Tether Discontinues Experimental Gold-Backed Derivative Stablecoin aUSDT

Tether shutters its two-year-old synthetic dollar experiment in favor of direct commodity tokenization.

By Laura Mitchell | Edited by Julia Sakovich Published:
Tether Discontinues Experimental Gold-Backed Derivative Stablecoin aUSDT
Tether winds down its Alloy platform and overcollateralized aUSDT token. Photo: Pexels

Tether has announced a major strategic reallocation of its resources, executing a phased wind-down of its Alloy by Tether platform and its gold-backed synthetic dollar, aUSDT. Launched in June 2024, the overcollateralized derivative token will be retired after failing to secure meaningful market traction relative to Tether’s flagship digital assets.

According to company statements, the decision follows an extensive operational review of user activity and market demand. Tether plans to redirect its technical focus toward ecosystem products demonstrating stronger user demand, deeper liquidity, and broader long-term viability, specifically its primary gold-backed asset, XAUT.

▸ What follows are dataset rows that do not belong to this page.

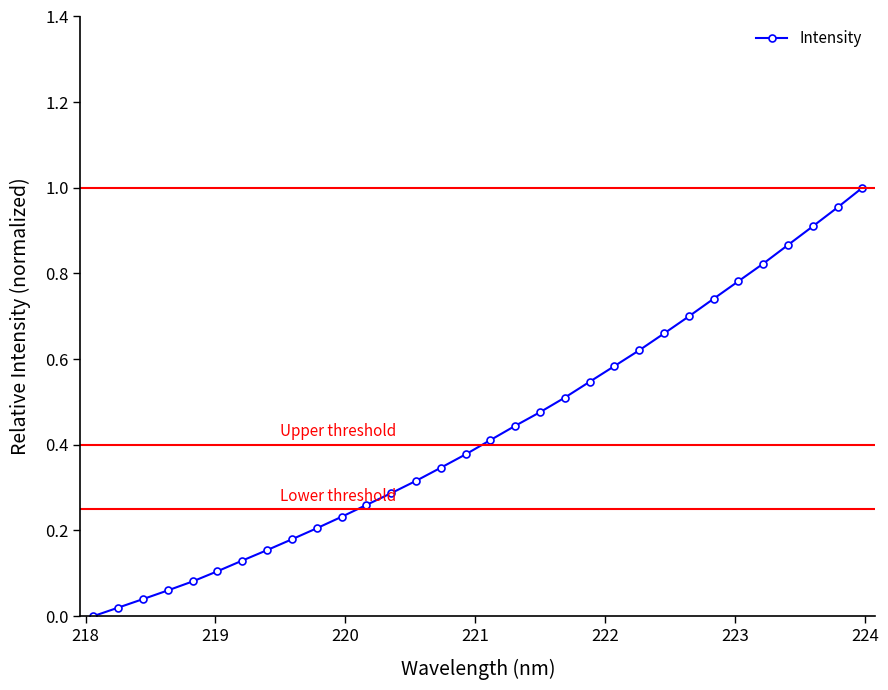

What is the sum of all values?

13.8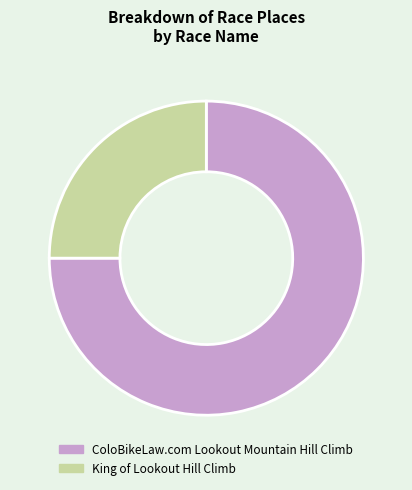

Is it true that ColoBikeLaw.com Lookout Mountain Hill Climb is 89% of the pie?

False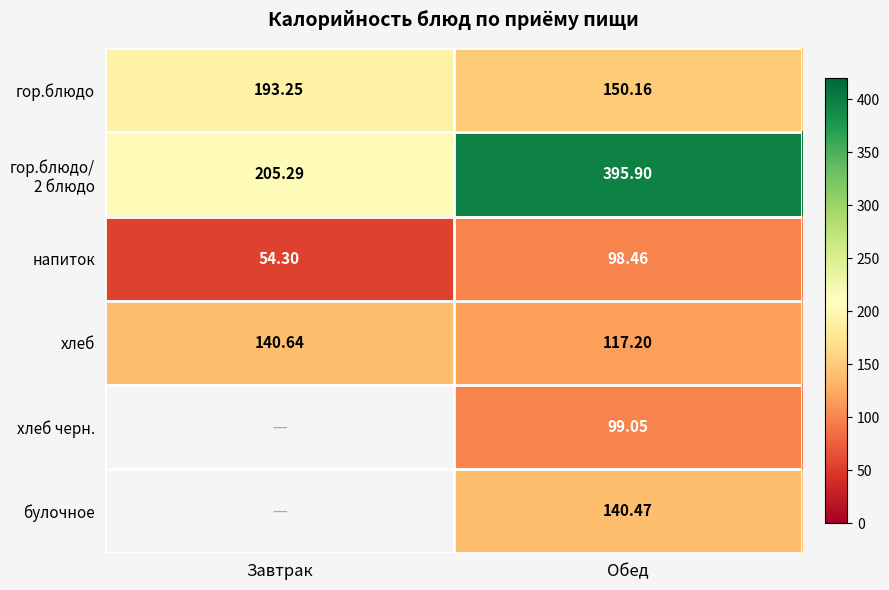

Is the value of гор.блюдо at Завтрак greater than the value of хлеб черн. at Обед?

Yes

Structural Mechanics of Alloy

The temporary architectural project was engineered as a decentralized finance (DeFi) hybrid, allowing users to interact with tokenized real-world assets without losing baseline exposure to the underlying commodity.

Through Ethereum smart contracts, users deposited XAUT as collateral to mint aUSDT. This enabled liquidity generation similar to crypto-collateralized loans in DeFi, allowing holders to access dollar-denominated buying power while their gold remained locked in secure Swiss vaults.

Disparity in Asset Performance and Capital Allocation

The shutdown underscores a stark contrast in product scale across Tether’s tokenized gold offerings.

The first phase of the corporate wind-down takes effect immediately, permanently blocking the opening of new minting positions or aUSDT issuance. Tether has established a strict three-month grace period ending on September 17, 2026, for existing users to return their synthetic tokens and reclaim their locked XAUT collateral before interface support ceases entirely.

The discontinuation of Alloy reflects a broader pattern of asset consolidation for Tether, which previously dropped its euro-denominated EURT and Chinese yuan-backed CNHT stablecoins due to regulatory shifts and sluggish demand. By retiring layered, niche synthetic designs, the platform is betting that direct, institutional-grade commodity tokenization holds significantly more commercial runway. This streamlined focus clears operational bandwidth as Tether aggressively diversifies into adjacent technological sectors, including high-performance robotics and computing infrastructure.